*Task description:* Whatever the records say, set them down exactly.

*Supplied entries:*
*** Begin section ***

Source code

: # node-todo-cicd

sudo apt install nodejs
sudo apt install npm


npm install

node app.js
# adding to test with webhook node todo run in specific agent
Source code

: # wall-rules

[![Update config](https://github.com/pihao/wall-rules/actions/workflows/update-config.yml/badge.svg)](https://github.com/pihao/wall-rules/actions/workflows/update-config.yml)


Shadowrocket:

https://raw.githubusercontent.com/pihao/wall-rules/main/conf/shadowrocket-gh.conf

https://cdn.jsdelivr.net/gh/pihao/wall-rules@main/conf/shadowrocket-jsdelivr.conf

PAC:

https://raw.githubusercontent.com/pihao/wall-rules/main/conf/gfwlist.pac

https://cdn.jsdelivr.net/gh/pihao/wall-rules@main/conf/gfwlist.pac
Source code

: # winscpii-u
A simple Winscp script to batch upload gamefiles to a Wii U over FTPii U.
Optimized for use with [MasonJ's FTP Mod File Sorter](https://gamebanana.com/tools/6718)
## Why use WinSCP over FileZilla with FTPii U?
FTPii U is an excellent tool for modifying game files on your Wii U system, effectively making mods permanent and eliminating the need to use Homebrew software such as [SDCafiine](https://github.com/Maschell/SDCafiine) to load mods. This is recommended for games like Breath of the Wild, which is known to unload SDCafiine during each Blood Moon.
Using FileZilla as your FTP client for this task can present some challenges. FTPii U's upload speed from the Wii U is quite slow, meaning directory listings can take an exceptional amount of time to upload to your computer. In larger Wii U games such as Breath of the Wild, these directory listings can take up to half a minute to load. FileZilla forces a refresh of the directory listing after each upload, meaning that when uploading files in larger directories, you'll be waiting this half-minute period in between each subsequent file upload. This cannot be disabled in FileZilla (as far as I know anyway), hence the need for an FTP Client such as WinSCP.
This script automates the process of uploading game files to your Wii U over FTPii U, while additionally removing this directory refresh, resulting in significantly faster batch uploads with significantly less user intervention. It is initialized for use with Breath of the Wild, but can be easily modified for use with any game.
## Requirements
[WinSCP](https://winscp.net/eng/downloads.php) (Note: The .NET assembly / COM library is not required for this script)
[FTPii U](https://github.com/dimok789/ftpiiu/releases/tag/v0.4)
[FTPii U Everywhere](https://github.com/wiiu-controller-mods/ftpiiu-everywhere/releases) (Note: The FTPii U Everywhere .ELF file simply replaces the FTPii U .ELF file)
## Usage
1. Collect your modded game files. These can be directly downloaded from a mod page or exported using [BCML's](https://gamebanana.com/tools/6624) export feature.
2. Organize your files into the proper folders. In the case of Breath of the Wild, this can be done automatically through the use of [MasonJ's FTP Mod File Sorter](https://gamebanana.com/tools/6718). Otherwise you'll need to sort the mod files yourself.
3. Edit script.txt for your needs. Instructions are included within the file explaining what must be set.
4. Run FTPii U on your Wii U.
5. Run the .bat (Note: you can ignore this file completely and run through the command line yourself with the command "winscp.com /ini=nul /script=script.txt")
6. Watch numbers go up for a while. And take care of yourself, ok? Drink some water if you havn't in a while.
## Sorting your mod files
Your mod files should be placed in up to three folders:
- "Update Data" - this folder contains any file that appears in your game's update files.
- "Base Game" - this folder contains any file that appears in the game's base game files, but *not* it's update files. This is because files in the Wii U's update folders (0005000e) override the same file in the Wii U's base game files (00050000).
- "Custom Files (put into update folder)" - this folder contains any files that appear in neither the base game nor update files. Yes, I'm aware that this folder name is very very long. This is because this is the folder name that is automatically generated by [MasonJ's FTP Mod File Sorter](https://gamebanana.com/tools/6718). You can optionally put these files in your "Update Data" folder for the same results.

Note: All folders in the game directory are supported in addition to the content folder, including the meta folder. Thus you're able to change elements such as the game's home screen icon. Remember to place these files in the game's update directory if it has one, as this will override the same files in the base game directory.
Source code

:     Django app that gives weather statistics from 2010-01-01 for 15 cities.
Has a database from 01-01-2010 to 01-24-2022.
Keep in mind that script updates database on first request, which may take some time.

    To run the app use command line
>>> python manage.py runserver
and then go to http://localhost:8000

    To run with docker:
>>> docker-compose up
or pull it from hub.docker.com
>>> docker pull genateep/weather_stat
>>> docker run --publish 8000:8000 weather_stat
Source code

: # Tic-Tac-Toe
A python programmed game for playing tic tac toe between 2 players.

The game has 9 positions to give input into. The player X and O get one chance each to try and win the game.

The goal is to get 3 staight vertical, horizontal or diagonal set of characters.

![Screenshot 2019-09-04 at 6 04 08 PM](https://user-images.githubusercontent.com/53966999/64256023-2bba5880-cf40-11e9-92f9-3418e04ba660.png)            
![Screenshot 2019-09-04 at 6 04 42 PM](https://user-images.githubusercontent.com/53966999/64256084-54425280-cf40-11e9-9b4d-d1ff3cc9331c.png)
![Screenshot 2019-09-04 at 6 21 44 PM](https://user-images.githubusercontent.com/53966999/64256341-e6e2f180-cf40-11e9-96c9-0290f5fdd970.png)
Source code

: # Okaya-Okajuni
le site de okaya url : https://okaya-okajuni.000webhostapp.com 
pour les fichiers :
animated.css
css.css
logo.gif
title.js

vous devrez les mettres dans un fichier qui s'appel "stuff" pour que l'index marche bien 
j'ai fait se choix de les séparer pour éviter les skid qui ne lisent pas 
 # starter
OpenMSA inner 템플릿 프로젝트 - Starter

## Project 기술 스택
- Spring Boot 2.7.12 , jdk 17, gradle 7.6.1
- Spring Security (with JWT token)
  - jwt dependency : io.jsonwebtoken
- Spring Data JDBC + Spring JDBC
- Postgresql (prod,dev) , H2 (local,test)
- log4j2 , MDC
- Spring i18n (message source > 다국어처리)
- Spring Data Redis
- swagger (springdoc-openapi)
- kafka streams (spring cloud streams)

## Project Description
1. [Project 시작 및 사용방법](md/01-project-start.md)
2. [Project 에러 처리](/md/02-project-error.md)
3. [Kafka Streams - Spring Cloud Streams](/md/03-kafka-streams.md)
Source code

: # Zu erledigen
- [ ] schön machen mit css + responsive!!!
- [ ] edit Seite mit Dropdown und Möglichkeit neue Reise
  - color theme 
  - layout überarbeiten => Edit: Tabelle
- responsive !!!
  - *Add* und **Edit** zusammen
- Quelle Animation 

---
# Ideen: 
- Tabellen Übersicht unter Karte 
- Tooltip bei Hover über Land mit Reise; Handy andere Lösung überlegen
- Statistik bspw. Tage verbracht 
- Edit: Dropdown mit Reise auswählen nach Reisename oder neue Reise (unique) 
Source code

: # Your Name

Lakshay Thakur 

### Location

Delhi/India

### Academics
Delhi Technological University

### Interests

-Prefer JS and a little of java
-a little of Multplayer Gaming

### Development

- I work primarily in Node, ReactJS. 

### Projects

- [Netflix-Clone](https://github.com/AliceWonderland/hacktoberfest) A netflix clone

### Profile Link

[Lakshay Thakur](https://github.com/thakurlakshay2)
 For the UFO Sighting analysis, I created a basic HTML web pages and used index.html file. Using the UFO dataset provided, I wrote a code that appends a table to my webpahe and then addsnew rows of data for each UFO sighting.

*** End section ***

*Output for this exercise:*
Source code

: # node-todo-cicd

sudo apt install nodejs
sudo apt install npm


npm install

node app.js
# adding to test with webhook node todo run in specific agent
Source code

: # wall-rules

[![Update config](https://github.com/pihao/wall-rules/actions/workflows/update-config.yml/badge.svg)](https://github.com/pihao/wall-rules/actions/workflows/update-config.yml)


Shadowrocket:

https://raw.githubusercontent.com/pihao/wall-rules/main/conf/shadowrocket-gh.conf

https://cdn.jsdelivr.net/gh/pihao/wall-rules@main/conf/shadowrocket-jsdelivr.conf

PAC:

https://raw.githubusercontent.com/pihao/wall-rules/main/conf/gfwlist.pac

https://cdn.jsdelivr.net/gh/pihao/wall-rules@main/conf/gfwlist.pac
Source code

: # winscpii-u
A simple Winscp script to batch upload gamefiles to a Wii U over FTPii U.
Optimized for use with [MasonJ's FTP Mod File Sorter](https://gamebanana.com/tools/6718)
## Why use WinSCP over FileZilla with FTPii U?
FTPii U is an excellent tool for modifying game files on your Wii U system, effectively making mods permanent and eliminating the need to use Homebrew software such as [SDCafiine](https://github.com/Maschell/SDCafiine) to load mods. This is recommended for games like Breath of the Wild, which is known to unload SDCafiine during each Blood Moon.
Using FileZilla as your FTP client for this task can present some challenges. FTPii U's upload speed from the Wii U is quite slow, meaning directory listings can take an exceptional amount of time to upload to your computer. In larger Wii U games such as Breath of the Wild, these directory listings can take up to half a minute to load. FileZilla forces a refresh of the directory listing after each upload, meaning that when uploading files in larger directories, you'll be waiting this half-minute period in between each subsequent file upload. This cannot be disabled in FileZilla (as far as I know anyway), hence the need for an FTP Client such as WinSCP.
This script automates the process of uploading game files to your Wii U over FTPii U, while additionally removing this directory refresh, resulting in significantly faster batch uploads with significantly less user intervention. It is initialized for use with Breath of the Wild, but can be easily modified for use with any game.
## Requirements
[WinSCP](https://winscp.net/eng/downloads.php) (Note: The .NET assembly / COM library is not required for this script)
[FTPii U](https://github.com/dimok789/ftpiiu/releases/tag/v0.4)
[FTPii U Everywhere](https://github.com/wiiu-controller-mods/ftpiiu-everywhere/releases) (Note: The FTPii U Everywhere .ELF file simply replaces the FTPii U .ELF file)
## Usage
1. Collect your modded game files. These can be directly downloaded from a mod page or exported using [BCML's](https://gamebanana.com/tools/6624) export feature.
2. Organize your files into the proper folders. In the case of Breath of the Wild, this can be done automatically through the use of [MasonJ's FTP Mod File Sorter](https://gamebanana.com/tools/6718). Otherwise you'll need to sort the mod files yourself.
3. Edit script.txt for your needs. Instructions are included within the file explaining what must be set.
4. Run FTPii U on your Wii U.
5. Run the .bat (Note: you can ignore this file completely and run through the command line yourself with the command "winscp.com /ini=nul /script=script.txt")
6. Watch numbers go up for a while. And take care of yourself, ok? Drink some water if you havn't in a while.
## Sorting your mod files
Your mod files should be placed in up to three folders:
- "Update Data" - this folder contains any file that appears in your game's update files.
- "Base Game" - this folder contains any file that appears in the game's base game files, but *not* it's update files. This is because files in the Wii U's update folders (0005000e) override the same file in the Wii U's base game files (00050000).
- "Custom Files (put into update folder)" - this folder contains any files that appear in neither the base game nor update files. Yes, I'm aware that this folder name is very very long. This is because this is the folder name that is automatically generated by [MasonJ's FTP Mod File Sorter](https://gamebanana.com/tools/6718). You can optionally put these files in your "Update Data" folder for the same results.

Note: All folders in the game directory are supported in addition to the content folder, including the meta folder. Thus you're able to change elements such as the game's home screen icon. Remember to place these files in the game's update directory if it has one, as this will override the same files in the base game directory.
Source code

:     Django app that gives weather statistics from 2010-01-01 for 15 cities.
Has a database from 01-01-2010 to 01-24-2022.
Keep in mind that script updates database on first request, which may take some time.

    To run the app use command line
>>> python manage.py runserver
and then go to http://localhost:8000

    To run with docker:
>>> docker-compose up
or pull it from hub.docker.com
>>> docker pull genateep/weather_stat
>>> docker run --publish 8000:8000 weather_stat
Source code

: # Tic-Tac-Toe
A python programmed game for playing tic tac toe between 2 players.

The game has 9 positions to give input into. The player X and O get one chance each to try and win the game.

The goal is to get 3 staight vertical, horizontal or diagonal set of characters.

![Screenshot 2019-09-04 at 6 04 08 PM](https://user-images.githubusercontent.com/53966999/64256023-2bba5880-cf40-11e9-92f9-3418e04ba660.png)            
![Screenshot 2019-09-04 at 6 04 42 PM](https://user-images.githubusercontent.com/53966999/64256084-54425280-cf40-11e9-9b4d-d1ff3cc9331c.png)
![Screenshot 2019-09-04 at 6 21 44 PM](https://user-images.githubusercontent.com/53966999/64256341-e6e2f180-cf40-11e9-96c9-0290f5fdd970.png)
Source code

: # Okaya-Okajuni
le site de okaya url : https://okaya-okajuni.000webhostapp.com 
pour les fichiers :
animated.css
css.css
logo.gif
title.js

vous devrez les mettres dans un fichier qui s'appel "stuff" pour que l'index marche bien 
j'ai fait se choix de les séparer pour éviter les skid qui ne lisent pas 
 # starter
OpenMSA inner 템플릿 프로젝트 - Starter

## Project 기술 스택
- Spring Boot 2.7.12 , jdk 17, gradle 7.6.1
- Spring Security (with JWT token)
  - jwt dependency : io.jsonwebtoken
- Spring Data JDBC + Spring JDBC
- Postgresql (prod,dev) , H2 (local,test)
- log4j2 , MDC
- Spring i18n (message source > 다국어처리)
- Spring Data Redis
- swagger (springdoc-openapi)
- kafka streams (spring cloud streams)

## Project Description
1. [Project 시작 및 사용방법](md/01-project-start.md)
2. [Project 에러 처리](/md/02-project-error.md)
3. [Kafka Streams - Spring Cloud Streams](/md/03-kafka-streams.md)
Source code

: # Zu erledigen
- [ ] schön machen mit css + responsive!!!
- [ ] edit Seite mit Dropdown und Möglichkeit neue Reise
  - color theme 
  - layout überarbeiten => Edit: Tabelle
- responsive !!!
  - *Add* und **Edit** zusammen
- Quelle Animation 

---
# Ideen: 
- Tabellen Übersicht unter Karte 
- Tooltip bei Hover über Land mit Reise; Handy andere Lösung überlegen
- Statistik bspw. Tage verbracht 
- Edit: Dropdown mit Reise auswählen nach Reisename oder neue Reise (unique) 
Source code

: # Your Name

Lakshay Thakur 

### Location

Delhi/India

### Academics
Delhi Technological University

### Interests

-Prefer JS and a little of java
-a little of Multplayer Gaming

### Development

- I work primarily in Node, ReactJS. 

### Projects

- [Netflix-Clone](https://github.com/AliceWonderland/hacktoberfest) A netflix clone

### Profile Link

[Lakshay Thakur](https://github.com/thakurlakshay2)
 For the UFO Sighting analysis, I created a basic HTML web pages and used index.html file. Using the UFO dataset provided, I wrote a code that appends a table to my webpahe and then addsnew rows of data for each UFO sighting.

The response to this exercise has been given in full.